Он хмыкнул и поднялся.
— Хотите увидеться с Фло?
— Вы еще спрашиваете!
Мы вышли в коридор, врач отпер дверь в другой мир, с решетками на окнах. Благодаря новым препаратам, успешно подавляющим агрессивность, дополнительные меры безопасности стали излишними.
— В больницах общего профиля правила трудно изменить, — вздохнул врач. — В Королевской больнице принца Альфреда от замков уже отказались, значит, скоро их не будет и здесь, у нас.

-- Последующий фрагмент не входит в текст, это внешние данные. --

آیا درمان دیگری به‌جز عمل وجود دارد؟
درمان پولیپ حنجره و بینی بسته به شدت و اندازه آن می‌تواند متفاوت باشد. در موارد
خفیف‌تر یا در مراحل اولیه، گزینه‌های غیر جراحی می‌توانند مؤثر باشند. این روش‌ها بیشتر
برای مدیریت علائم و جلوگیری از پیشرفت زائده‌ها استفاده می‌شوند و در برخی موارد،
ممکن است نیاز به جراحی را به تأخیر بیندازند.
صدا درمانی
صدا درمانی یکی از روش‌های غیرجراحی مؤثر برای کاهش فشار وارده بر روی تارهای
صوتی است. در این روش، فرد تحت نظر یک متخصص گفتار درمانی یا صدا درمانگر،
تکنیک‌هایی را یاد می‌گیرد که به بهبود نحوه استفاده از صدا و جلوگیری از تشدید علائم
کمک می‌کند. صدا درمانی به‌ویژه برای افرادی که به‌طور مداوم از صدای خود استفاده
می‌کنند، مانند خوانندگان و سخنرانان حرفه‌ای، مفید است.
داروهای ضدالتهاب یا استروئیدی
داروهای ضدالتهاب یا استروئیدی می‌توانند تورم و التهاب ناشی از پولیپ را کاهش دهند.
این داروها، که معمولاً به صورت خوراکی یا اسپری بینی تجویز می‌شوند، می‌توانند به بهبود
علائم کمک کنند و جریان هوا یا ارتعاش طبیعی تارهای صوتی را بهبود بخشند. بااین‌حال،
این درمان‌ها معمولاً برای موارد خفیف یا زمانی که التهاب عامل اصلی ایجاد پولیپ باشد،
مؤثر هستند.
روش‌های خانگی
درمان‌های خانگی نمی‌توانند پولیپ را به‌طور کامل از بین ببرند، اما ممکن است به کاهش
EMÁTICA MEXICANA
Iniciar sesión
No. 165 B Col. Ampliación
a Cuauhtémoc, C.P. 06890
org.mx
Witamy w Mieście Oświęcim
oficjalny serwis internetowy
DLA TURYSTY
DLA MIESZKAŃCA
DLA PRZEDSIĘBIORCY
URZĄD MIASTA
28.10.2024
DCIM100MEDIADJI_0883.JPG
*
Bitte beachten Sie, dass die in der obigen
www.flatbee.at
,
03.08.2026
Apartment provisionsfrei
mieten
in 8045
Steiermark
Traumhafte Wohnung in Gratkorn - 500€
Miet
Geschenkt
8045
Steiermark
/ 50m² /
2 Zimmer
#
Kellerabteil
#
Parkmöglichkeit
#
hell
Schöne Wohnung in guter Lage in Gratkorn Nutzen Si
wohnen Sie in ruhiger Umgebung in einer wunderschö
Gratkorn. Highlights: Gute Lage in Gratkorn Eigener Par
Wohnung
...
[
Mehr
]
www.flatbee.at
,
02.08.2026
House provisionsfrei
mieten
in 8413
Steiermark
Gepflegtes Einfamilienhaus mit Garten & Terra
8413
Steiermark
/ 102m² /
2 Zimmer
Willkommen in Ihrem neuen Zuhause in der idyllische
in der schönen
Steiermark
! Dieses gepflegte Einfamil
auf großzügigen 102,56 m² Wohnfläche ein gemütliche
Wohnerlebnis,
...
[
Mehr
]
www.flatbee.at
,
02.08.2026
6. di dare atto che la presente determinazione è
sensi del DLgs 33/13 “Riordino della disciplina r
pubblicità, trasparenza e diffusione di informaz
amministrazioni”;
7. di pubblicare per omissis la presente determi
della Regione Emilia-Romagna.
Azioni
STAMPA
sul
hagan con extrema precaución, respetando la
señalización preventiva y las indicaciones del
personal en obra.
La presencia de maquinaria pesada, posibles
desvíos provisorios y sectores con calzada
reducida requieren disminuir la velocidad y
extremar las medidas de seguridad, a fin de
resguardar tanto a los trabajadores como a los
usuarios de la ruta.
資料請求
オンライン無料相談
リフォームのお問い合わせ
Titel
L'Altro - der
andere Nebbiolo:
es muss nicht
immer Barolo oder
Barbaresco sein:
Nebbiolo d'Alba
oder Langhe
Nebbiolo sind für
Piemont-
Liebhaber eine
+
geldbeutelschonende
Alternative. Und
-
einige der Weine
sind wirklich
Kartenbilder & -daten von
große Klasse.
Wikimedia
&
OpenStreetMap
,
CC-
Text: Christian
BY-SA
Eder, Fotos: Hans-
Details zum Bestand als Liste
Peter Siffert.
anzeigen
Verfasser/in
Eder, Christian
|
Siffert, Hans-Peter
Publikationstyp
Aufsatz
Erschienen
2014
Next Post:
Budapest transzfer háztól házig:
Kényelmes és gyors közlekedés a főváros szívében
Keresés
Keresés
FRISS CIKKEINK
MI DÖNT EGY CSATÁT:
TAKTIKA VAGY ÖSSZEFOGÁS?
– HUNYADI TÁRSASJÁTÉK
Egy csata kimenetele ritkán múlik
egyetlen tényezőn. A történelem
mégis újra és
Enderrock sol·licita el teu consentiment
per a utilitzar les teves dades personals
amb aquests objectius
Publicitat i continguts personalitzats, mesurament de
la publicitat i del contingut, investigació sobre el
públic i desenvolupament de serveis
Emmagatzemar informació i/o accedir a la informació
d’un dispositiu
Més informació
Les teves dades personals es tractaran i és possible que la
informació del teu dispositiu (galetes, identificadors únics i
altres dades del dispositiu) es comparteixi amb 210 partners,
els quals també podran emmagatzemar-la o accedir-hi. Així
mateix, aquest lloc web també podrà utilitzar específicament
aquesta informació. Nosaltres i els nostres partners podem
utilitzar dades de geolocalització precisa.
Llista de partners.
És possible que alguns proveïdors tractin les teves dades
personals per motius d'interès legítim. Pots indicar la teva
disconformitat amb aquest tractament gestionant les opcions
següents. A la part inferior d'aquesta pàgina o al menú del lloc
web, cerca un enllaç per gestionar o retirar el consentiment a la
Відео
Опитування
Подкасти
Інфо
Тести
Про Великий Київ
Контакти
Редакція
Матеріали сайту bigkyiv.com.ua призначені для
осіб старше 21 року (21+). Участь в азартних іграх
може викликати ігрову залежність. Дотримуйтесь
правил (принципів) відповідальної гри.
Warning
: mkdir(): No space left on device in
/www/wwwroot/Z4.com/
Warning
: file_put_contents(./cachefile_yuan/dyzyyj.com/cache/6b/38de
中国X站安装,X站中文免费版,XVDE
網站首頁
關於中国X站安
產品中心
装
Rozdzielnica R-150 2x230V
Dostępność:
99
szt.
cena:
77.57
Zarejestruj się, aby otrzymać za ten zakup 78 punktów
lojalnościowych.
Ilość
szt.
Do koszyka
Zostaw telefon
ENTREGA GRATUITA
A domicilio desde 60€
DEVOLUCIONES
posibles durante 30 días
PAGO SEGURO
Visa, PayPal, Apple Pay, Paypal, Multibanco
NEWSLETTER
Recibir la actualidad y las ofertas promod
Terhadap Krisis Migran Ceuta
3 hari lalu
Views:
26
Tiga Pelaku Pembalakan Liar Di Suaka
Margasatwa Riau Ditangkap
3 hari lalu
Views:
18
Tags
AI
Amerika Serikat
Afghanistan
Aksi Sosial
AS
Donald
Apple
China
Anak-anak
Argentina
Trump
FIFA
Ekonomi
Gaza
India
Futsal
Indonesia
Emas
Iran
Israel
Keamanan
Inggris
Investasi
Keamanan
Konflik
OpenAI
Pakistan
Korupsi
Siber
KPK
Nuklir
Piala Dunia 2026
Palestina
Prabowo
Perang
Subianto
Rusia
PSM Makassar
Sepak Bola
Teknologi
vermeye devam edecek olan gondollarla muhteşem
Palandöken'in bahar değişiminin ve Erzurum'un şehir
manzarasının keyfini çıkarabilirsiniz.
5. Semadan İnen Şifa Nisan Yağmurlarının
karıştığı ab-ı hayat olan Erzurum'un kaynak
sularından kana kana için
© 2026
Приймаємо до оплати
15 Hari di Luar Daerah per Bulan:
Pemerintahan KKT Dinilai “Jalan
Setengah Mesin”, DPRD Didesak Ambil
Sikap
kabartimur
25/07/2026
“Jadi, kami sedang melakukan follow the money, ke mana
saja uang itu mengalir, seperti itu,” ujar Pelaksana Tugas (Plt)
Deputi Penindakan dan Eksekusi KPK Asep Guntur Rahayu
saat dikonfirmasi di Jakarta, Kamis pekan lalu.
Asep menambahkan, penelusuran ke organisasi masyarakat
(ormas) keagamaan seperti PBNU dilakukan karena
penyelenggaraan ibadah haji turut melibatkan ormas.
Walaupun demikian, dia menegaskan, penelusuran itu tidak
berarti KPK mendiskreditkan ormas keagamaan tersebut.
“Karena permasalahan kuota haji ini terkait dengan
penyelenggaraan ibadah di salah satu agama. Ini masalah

Фло поместили в отдельную маленькую палату, к ней приставили сестру, которая, судя по табличкам, имела не только общую медицинскую, но и психиатрическую подготовку. Мой ангеленок тихонько сидел на кровати, такой маленький и худой в куцей больничной рубашонке, что я чуть не расплакалась. С ужасом я заметила, что на ее плечиках застегнут плотный холщовый лифчик, к которому прикреплены кожаные ремни. От них под кровать тянулись прочные веревки такой длины, что Фло легко могла сесть или лечь, но не встать на ноги.
Я замерла.
— Почему на Фло смирительная сбруя?
Не ответив, Прендергаст подошел к кровати и опустил решетчатый бортик.
— Привет, Фло, — улыбнулся он. — Я привел тебе особенную гостью.